Es genügte diese Woche, an einem einzigen Tag die Titelseiten der Zentralorgane der Wall Street oder der Londoner City zu lesen, um an den Sommer 2008 erinnert zu werden. In den USA stimmten Parlament und Senat einer Erhöhung der Staatsschuld und einer Senkung der Staatseinnahmen zu, mit denen besagte Schuld beglichen werden soll. Der spanische Premierminister José Luis Rodríguez Zapatero brach zum zweiten Mal seinen Urlaub ab, um in Krisensitzungen über die immer teureren Zinsen der spanischen Staatschuld zu beraten. Nachdem das italienische Parlament zwecks der in Krisen üblichen Benennung semitischer Sündenböcke ein Burka-Verbot gestimmt hatte, flog Finanzminister Giulio Tremonti zum Vorsitzenden der Euro-Gruppe, Jean-Claude Juncker, und beriet zwei Stunden darüber, wie Italien bei null Prozent Wachstum sechs Prozent Zinsen auf seiner Staatsschuld zahlen soll. Die Schweizer Nationalbank senkte unterdessen ihren Zinsfuß auf fast null Prozent, um sich, wahrscheinlich erfolglos, der Zuflucht suchenden Kapitalien zu erwehren. In der allgemeinen Ratlosigkeit fragte das gottesfürchtige Luxemburger Wort auf einer ganzen Zeitungsseite sogar den Chef der rotchinesischen Rating-Agentur Dagong um Rat.
Nur vom Gipfel, mit dem die Europäischen Union vor 14 Tagen schon wieder Griechenland beziehungsweise dessen Gläubigerbanken mit Hilfe italienischer, spanischer und anderer hoch verschuldeter Bürgen vor dem Konkurs zu retten versucht hatte, geht noch ungefähr so viel die Rede wie von den Maastrichter Stabilitätskriterien. Denn bis sämtliche natio[-]nale Parlamente die dringlich beschlossene Reparatur des europäischen Rettungsschirms verabschiedet haben werden, dürften noch Monate vergehen – nicht einmal das fleißige Luxemburger Finanzministerium hat den entsprechenden Gesetzentwurf bisher in der Sommerpause vorgelegt.
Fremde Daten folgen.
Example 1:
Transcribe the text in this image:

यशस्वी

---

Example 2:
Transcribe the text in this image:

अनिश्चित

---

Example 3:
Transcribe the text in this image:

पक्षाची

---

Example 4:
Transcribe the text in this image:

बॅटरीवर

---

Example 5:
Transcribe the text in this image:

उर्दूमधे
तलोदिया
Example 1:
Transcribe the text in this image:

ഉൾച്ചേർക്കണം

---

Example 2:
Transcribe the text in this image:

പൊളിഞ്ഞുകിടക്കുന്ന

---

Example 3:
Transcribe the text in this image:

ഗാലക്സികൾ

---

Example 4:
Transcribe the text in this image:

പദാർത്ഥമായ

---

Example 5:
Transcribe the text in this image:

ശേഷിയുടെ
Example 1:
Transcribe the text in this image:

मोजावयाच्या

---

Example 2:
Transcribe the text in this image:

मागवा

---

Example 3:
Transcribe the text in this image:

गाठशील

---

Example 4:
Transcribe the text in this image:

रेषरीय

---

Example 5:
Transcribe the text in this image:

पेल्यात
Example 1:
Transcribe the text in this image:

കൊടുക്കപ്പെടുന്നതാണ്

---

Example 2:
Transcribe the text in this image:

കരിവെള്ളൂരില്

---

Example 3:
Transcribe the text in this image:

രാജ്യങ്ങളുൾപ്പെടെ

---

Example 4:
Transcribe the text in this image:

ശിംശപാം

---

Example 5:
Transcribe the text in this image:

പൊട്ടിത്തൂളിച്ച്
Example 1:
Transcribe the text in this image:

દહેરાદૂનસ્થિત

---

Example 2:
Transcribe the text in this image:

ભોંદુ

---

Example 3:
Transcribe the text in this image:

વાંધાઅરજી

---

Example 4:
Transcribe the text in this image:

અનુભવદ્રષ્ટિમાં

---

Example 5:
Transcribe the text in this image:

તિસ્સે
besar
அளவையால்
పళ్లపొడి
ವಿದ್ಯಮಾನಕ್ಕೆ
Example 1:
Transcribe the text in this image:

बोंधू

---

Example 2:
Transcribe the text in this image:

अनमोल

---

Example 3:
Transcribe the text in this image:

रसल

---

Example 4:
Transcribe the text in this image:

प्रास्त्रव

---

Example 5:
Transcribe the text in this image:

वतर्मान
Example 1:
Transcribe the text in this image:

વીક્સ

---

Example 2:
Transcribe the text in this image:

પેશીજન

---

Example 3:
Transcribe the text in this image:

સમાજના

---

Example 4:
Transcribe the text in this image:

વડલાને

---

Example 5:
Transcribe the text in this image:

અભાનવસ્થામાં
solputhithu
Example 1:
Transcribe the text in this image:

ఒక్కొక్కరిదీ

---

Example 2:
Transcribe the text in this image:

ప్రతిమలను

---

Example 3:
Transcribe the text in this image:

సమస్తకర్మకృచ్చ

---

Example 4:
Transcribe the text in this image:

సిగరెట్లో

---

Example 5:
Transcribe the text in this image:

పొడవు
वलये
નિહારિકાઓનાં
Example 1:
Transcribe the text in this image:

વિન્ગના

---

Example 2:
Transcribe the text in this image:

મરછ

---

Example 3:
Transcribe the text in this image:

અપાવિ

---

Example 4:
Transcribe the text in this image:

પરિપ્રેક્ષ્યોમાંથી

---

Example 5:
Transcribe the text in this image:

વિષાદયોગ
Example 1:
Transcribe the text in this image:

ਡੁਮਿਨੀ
So ist die vor drei Jahren mit den von Anfang an unbezahlbaren Hypothekenschulden offen ausgebrochene Krise dabei, dem Höhepunkt ihrer nächsten Etappe, der mit Griechenland, Irland, Portugal und wohl auch Zypern noch diskret begonnenen Krise der Staatsschulden, zuzusteuern. Denn um für die Schulden Italiens oder Spaniens aufzukommen, die zusammen fast ein Drittel der gemeinsamen Wirtschaftsleistung ausmachen, hat auch die Europäische Union nicht genug Geld. Dabei haben von dieser Schuld die europäischen und nicht zuletzt die luxemburgischen Banken und Versicherungen so riesige Mengen, dass dem Land das Schicksal Irlands blühen könnte.
Die ökonomischen Widersprüche drohen, sich weiter zuzuspitzen, wenn der Konjunkturaufschwung totgespart werden soll, um das Staatsdefizit zu verringern, ohne die Steuereinnahmen zu erhöhen, damit die Armen die Zeche zahlen. Hinzu kommen die Auswirkungen einer in den USA geplanten dritten Ausweitung der Geldmenge auf ihre Gläubiger und Handelspartner. Womit sich auch die sozialen Widersprüche zuspitzen: In den USA verhindert die Radikalisierung der Republikanischen Partei, in Deutschland ein deutschnationaler Flügel der Regierungsparteien die Suche nach einem vernünftigen Ausweg. Während in Südeuropa Gewerkschaften und Idignados gegen die bald unerträglichen Sparmaßnahmen aufbegehren. Vor diesem Hintergrund stellen Maßnahmen, wie der am Donnerstag wieder begonnene Ankauf von portugiesischen und irischen Staatspapierien durch die Europäische Zentralbank, eher vorübergehende Erleichterungen als eine Lösung dar. Der Sommer vor drei Jahren hatte mit dem Konkurs der Bank Lehman Brothers gezeigt, dass es in einigen Wochen oder einigen Monaten eines einzigen Vorfalls bedarf, um einen erneuten Krach auszulösen.